Kentridge’s work is not about power and exploitation in the universal sense but rather about separating white from Black identity in South Africa. His art is artistically and intellectually influenced by European and Russian artists, writers and thinkers. Kurt Schwitters is one of his common sources, with Schwitters’s song poem Ursonate, whose “non-sense” Kentridge uses “to produce sense.” However, power and inhumanity are not absurd but real, as Donald Trump or Jair Bolsonaro prove. The Ursonate, 1923–32, the production of a German artist who was excluded from most Dada groups in his time because he was decisively unpolitical and egocentric, does not illuminate colonialism and the ruins it left behind. Kentridge’s performance of this poem, accompanied by slides of paired images projected behind him, is indeed questionable.

Undeniably, Kentridge’s work, especially his operas, have great aesthetic moments.
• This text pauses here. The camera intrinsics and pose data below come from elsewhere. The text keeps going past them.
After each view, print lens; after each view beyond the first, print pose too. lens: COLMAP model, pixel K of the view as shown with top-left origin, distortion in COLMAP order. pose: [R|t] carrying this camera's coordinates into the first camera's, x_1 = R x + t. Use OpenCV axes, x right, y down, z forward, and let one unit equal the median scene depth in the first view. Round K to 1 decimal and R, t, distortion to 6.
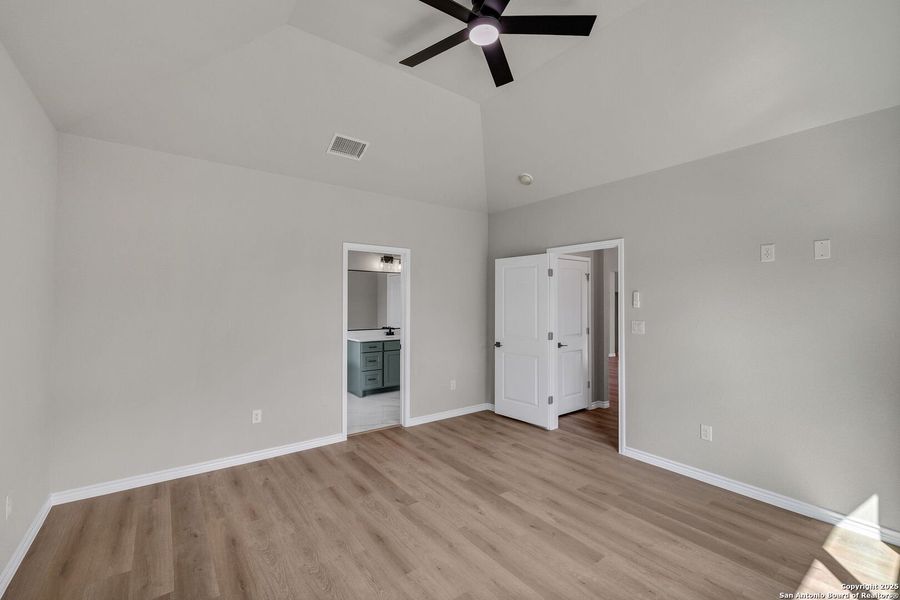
lens RADIAL K [[400.4, 0, 450.0], [0, 400.4, 300.0], [0, 0, 1]] dist [-0.000457, -0.000247]
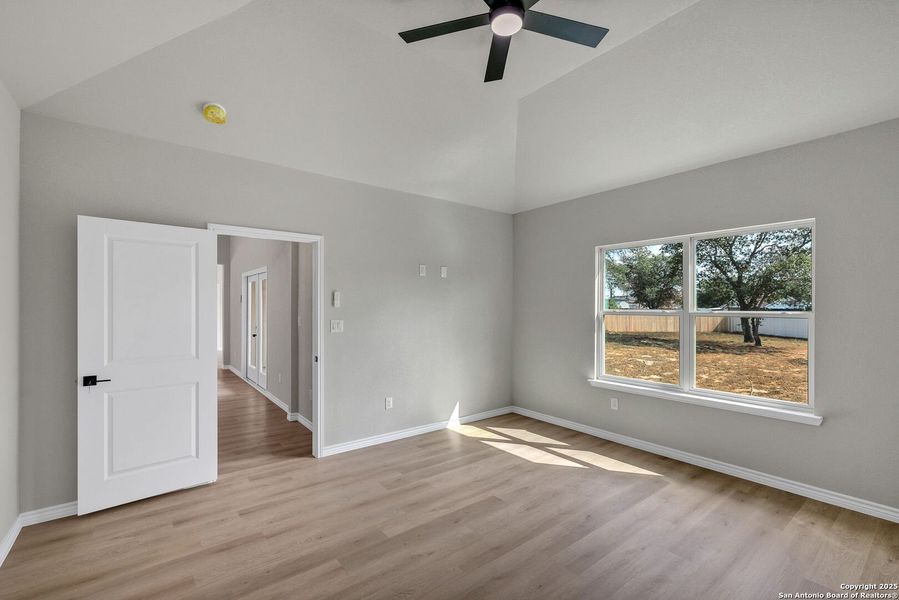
lens RADIAL K [[386.8, 0, 464.0], [0, 386.8, 303.4], [0, 0, 1]] dist [-0.002278, -0.000536]
pose [[-0.042124, 0.000422, 0.999112, -0.584956], [-0.011021, 0.999939, -0.000887, 0.008478], [-0.999052, -0.011049, -0.042117, 0.774427]]
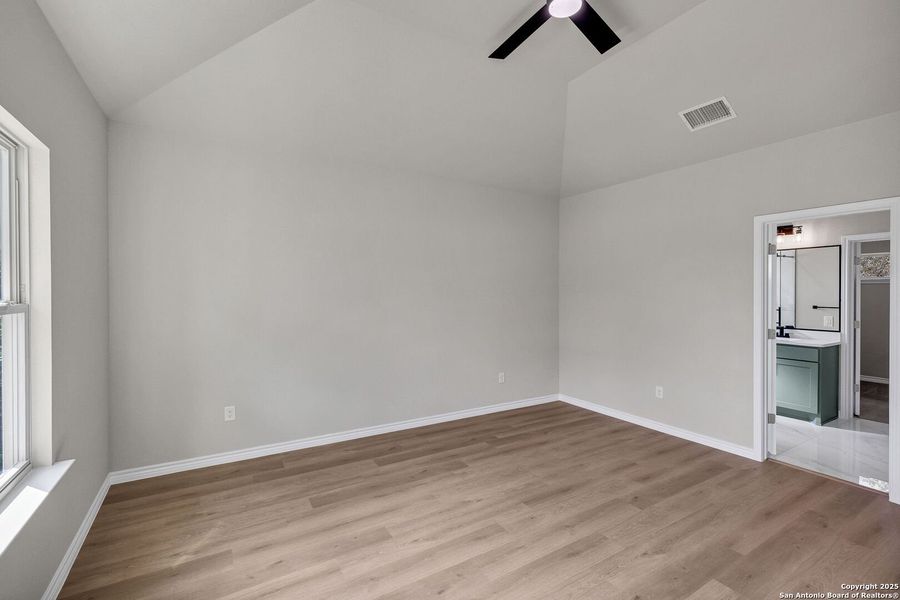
lens RADIAL K [[400.4, 0, 450.0], [0, 400.4, 300.0], [0, 0, 1]] dist [-0.000457, -0.000247]
pose [[-0.122978, 0.013345, -0.992320, 0.719350], [0.004560, 0.999907, 0.012882, 0.016917], [0.992399, -0.002941, -0.123027, 0.573311]]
However, the way he visualizes native South Africans and Black suffering, combined with his admiration for the original and processual qualities of early modernism, which are evident in his body of work, is a problematic aspect of his work that cannot be swept away as easily as charcoal drawings. ❚

“William Kentridge: A Poem That Is Not Our Own” was exhibited at the Kunstmuseum Basel, Gegenwart, Basel, Switzerland, from June 8 to October 13, 2019.

“William Kentridge: Ten Drawings for Projection” was exhibited at the Eye Filmmuseum, Amsterdam, from June 3 to September 1, 2019.

Teresa Retzer is an independent researcher, critic and curator based in Amsterdam. Her research focuses on contemporary art, art after the Internet, media theory and critical historiography.